Source: mk2 films © Felix Vratny

Corsage

Under the festival’s industry events umbrella The Producers Club, a Cinematography Focus will include a conversation with DoP Ed Lachman, an Oscar nominee for Todd Haynes’ Carol and Far From Heaven. Lachman will pick up EMIFF’s inaugural Cinematography Icon award and Carol will screen.

Lipski was inspired to introduce a focus on cinematography after a discussion with her husband, the DoP and producer Rainer Lipski (Take The Night, Sleepwalker).

“Festival people talk about actors and they talk about directors, but imagine if you didn’t have the camera. You wouldn’t have a movie,” Lipski says. “We’re coming out of our 10th year and starting this new decade, so we wanted to do something not only for directors or actors, but also for others behind the lens.”

Lipski has brought on board partners British Cinematographer and Camera & Light magazines to collaborate on the new sidebar.
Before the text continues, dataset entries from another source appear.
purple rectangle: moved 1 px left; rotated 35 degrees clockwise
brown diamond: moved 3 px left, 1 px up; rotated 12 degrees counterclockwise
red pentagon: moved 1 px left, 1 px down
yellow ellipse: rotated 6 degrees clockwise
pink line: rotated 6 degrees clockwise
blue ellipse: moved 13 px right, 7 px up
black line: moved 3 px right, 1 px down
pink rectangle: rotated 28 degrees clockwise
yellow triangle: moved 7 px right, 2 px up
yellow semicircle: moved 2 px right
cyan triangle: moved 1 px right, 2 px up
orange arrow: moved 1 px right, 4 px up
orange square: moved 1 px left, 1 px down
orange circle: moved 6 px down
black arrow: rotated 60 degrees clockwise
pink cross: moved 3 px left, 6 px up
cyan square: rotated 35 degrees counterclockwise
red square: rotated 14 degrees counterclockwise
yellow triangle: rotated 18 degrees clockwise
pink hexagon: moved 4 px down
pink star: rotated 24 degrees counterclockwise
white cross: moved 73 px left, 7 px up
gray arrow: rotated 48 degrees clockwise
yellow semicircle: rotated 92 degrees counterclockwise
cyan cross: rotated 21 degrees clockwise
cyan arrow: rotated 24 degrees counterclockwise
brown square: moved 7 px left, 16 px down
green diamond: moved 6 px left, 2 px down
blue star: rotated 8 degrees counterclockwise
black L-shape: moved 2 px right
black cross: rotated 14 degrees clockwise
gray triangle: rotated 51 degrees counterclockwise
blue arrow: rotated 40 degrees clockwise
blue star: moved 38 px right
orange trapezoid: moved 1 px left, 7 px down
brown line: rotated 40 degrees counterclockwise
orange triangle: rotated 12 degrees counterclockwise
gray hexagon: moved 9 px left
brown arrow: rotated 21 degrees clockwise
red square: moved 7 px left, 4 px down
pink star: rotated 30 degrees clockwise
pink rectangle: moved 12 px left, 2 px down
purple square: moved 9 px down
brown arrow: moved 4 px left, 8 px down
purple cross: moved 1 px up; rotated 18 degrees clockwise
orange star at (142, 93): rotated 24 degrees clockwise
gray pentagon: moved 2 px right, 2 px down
Larry Sher, the DoP whose credits include Joker, is lined up for a virtual Q&A about Todd Phillips’ film. It will be held in collaboration with ShotDeck, a searchable collection of high-definition film images, created by Sher.

Mallorca Film Commission continues to be a key partner for EMIFF, offering all visiting filmmakers and industry professionals the Mallorca Go! tour of the island, showcasing its ideal shooting infrastructure, locations and production facilities such as MN Studios.

“Cinema is alive and well in Mallorca,” said Lipski. “We’re bringing together industry and talent on this beautiful island on an even greater level to celebrate filmmaking in all its forms.”